What to produce >>
Answer these questions using the text about the trip to see Gatz:
1. Which company is presenting the play at the Public Theater?
2. How long does it take to speak every word of the novel onstage, not counting breaks?
3. In what month did planning for the trip begin?

Text provided >>
□ □ □ □

There are nice things about not working regularly: not having to get up early every day, not dealing with a commute twice a day, having free time for other interests and pursuits.
Next week I'll be heading back to New York. This trip is structured around a play I'm seeing. I started planning this back in January, before I knew I would be getting laid off, and since I'd already bought the theater ticket, which is nonrefundable, I decided to proceed.
Actually, planning for this trip started back in November, when I learned that this particular play would be performed again. It's being presented at the Public Theater by a company called Elevator Repair Service. The play is called Gatz, and the best description I can offer is that it is a performance of the entire novel The Great Gatsby. Every word in the book is spoken onstage over the course of about six and a half hours (plus two intermissions and a dinner break!).
I first learned about this show over two years ago, when ERS was performing it at the American Repretory Theater in Cambridge. I didn't find out about it until the final week of the run, and there were no tickets available anyway. When the Mrs. and I were in New York in November of 2010, they happened to be performing it at the Public Theater, but by that point the entire run was sold out, and the Mrs. had no interest in seeing it regardless.

□ □ □ □

Keypoint text descriptions:
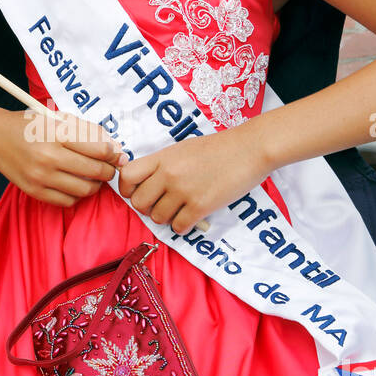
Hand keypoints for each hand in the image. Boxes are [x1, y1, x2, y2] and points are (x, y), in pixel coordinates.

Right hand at [0, 108, 123, 208]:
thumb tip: (116, 149)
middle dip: (108, 171)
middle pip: (95, 172)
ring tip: (93, 177)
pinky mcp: (35, 191)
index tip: (116, 154)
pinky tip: (75, 184)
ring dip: (95, 185)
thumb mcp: (58, 118)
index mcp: (57, 134)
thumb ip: (88, 131)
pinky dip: (77, 195)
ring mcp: (41, 177)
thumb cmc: (30, 126)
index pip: (99, 149)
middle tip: (108, 168)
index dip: (113, 154)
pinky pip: (68, 201)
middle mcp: (49, 157)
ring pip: (85, 190)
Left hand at [116, 121, 271, 234]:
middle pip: (138, 203)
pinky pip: (178, 227)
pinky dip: (183, 226)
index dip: (127, 189)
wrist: (249, 149)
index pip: (126, 176)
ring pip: (158, 218)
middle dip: (147, 208)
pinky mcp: (200, 206)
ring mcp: (183, 191)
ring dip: (167, 217)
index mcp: (162, 158)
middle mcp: (168, 174)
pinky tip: (192, 216)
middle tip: (162, 204)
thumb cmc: (218, 148)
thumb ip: (162, 164)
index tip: (137, 192)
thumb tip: (147, 183)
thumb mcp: (183, 148)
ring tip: (181, 208)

□ □ □ □

Task response >>
1. Elevator Repair Service
2. About six and a half hours
3. November